WHAT IS NEEDED
Below are records; reproduce exactly the lines from the one containing "brown sofa [50,251,551,604]" through the end, both included, and only those.

EXCERPTED DATA
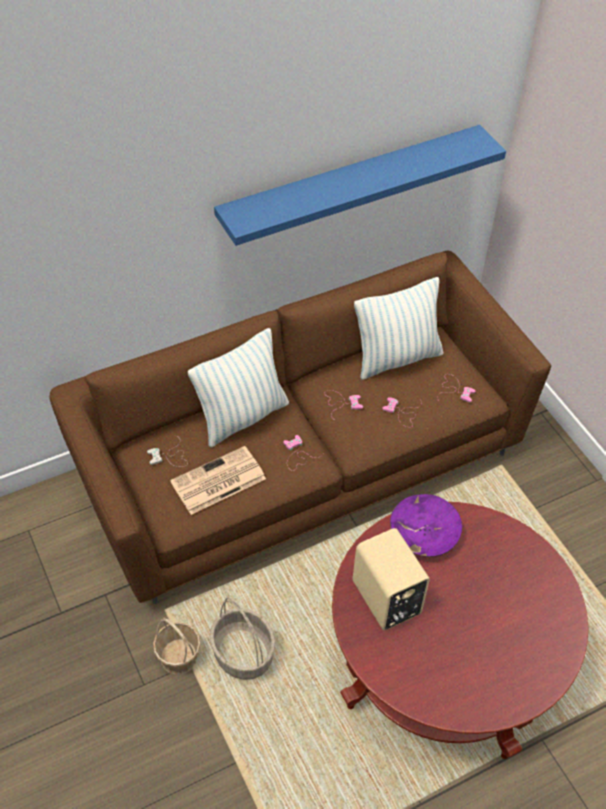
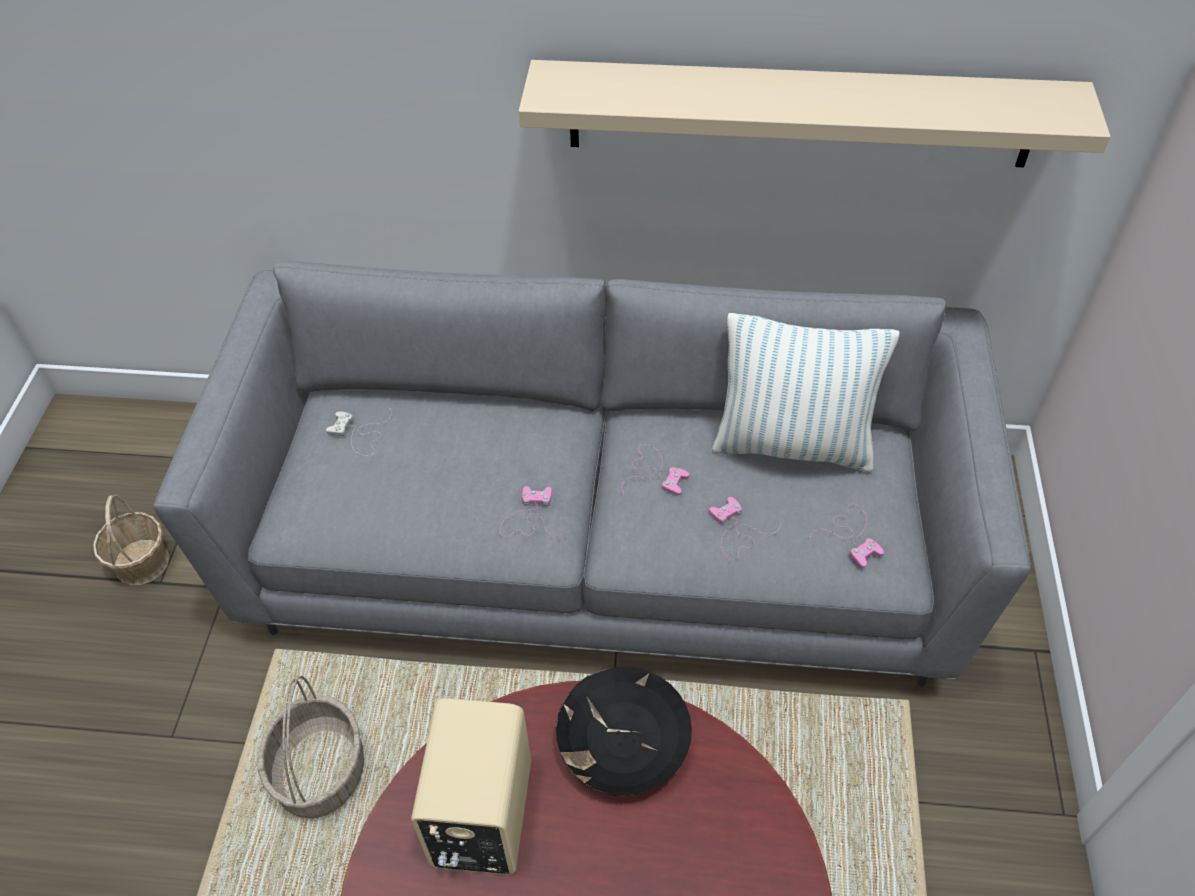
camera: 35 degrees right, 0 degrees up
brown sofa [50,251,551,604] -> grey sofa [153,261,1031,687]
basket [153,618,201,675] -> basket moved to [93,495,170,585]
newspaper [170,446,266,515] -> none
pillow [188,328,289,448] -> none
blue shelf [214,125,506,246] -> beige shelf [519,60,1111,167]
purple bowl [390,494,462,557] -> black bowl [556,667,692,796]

ANSWER BOX
brown sofa [50,251,551,604] -> grey sofa [153,261,1031,687]
basket [153,618,201,675] -> basket moved to [93,495,170,585]
newspaper [170,446,266,515] -> none
pillow [188,328,289,448] -> none
blue shelf [214,125,506,246] -> beige shelf [519,60,1111,167]
purple bowl [390,494,462,557] -> black bowl [556,667,692,796]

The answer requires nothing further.